The roadmap also includes the request of new guidelines for treatment as part of a new medical protocol for Chagas disease, the acceleration of the regulatory process for the registration of the medicine in the country, as well as a Plan for Information, Education and Communication.
“The Ministry of Health and Social Protection of Colombia will support all initiatives and to act as a leader of the improvement of access to diagnosis and treatment of Chagas disease in the Latin American region”, said Alejandro Gaviria Uribe, Minister of Health and Social Protection. “We know that Chagas is related to housing conditions and poverty, for which it requires coordinated actions within different sectors to reduce the risk of infection. This disease brings up equity challenges that are within the frame of the National Development Plan”, he added.
Currently, it is estimated that in Colombia there are 4.800.000 people under risk of infection and 437.000 estimated total cases. Nevertheless, in seven years there have been screened 53.700 people not including those identified in blood banks, which diagnostic approximately 2.000 new cases a year, as per data of 2010 of the World Health Organization. From this total, less than 1.000 have received medicine treatment, according to the National Health Institute of Colombia.
Chagas disease has been defined as one of the priorities of the Ten Year Plan for Public Health in Colombia, with goals such as the reduction of deaths and vector control.

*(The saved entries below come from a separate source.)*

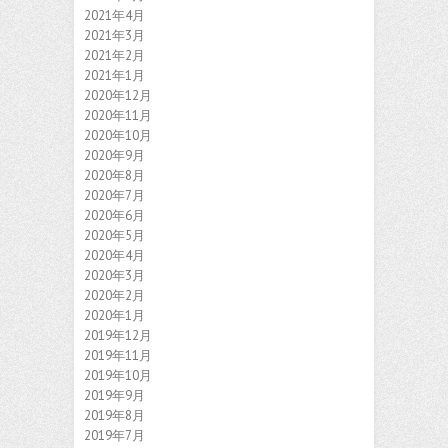
2021年4月
2021年3月
2021年2月
2021年1月
2020年12月
2020年11月
2020年10月
2020年9月
2020年8月
2020年7月
2020年6月
2020年5月
2020年4月
2020年3月
2020年2月
2020年1月
2019年12月
2019年11月
2019年10月
2019年9月
2019年8月
2019年7月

The seminar was organized by the Ministry of Health and Social Protection, The National Health Institute and the Red Chagas of Colombia, as well as the Drugs for Neglected Diseases Initiative (DNDi) on April 22 and 23 in Bogota. Fifty people directly or indirectly involved with Chagas disease attended the seminar, both from the governmental and non-governmental sectors, as well as people affected by the disease.
About Chagas Disease
Chagas disease or American Tripanosomiasis is an infection caused by the parasite Trypanosoma cruzi and is named after its discoverer, the Brazilian Doctor Carlos Chagas.
There are four main forms of transmission: by the bite of the vector insect (kissing bug or “chinche” or “pito” in Spanish) infected with the parasite; by contaminated blood transfusion or organ transplant; by transmission mother-son during pregnancy, if the woman is infected; or by oral infection.
Some of the symptoms are fatigue, headache, loss of appetite, diarrhea, vomits, swollen glands and welling of one eye. It can also present symptoms of heart problems.
Presently there are two medicines for the treatment of Chagas: benznidazole and nifurtimox. For children under one year old, the treatment achieves full recovery. Both in children as well as in youths, the treatment has less side effects than in adults. In adults the treatment can avoid the progression of the disease and heart complications.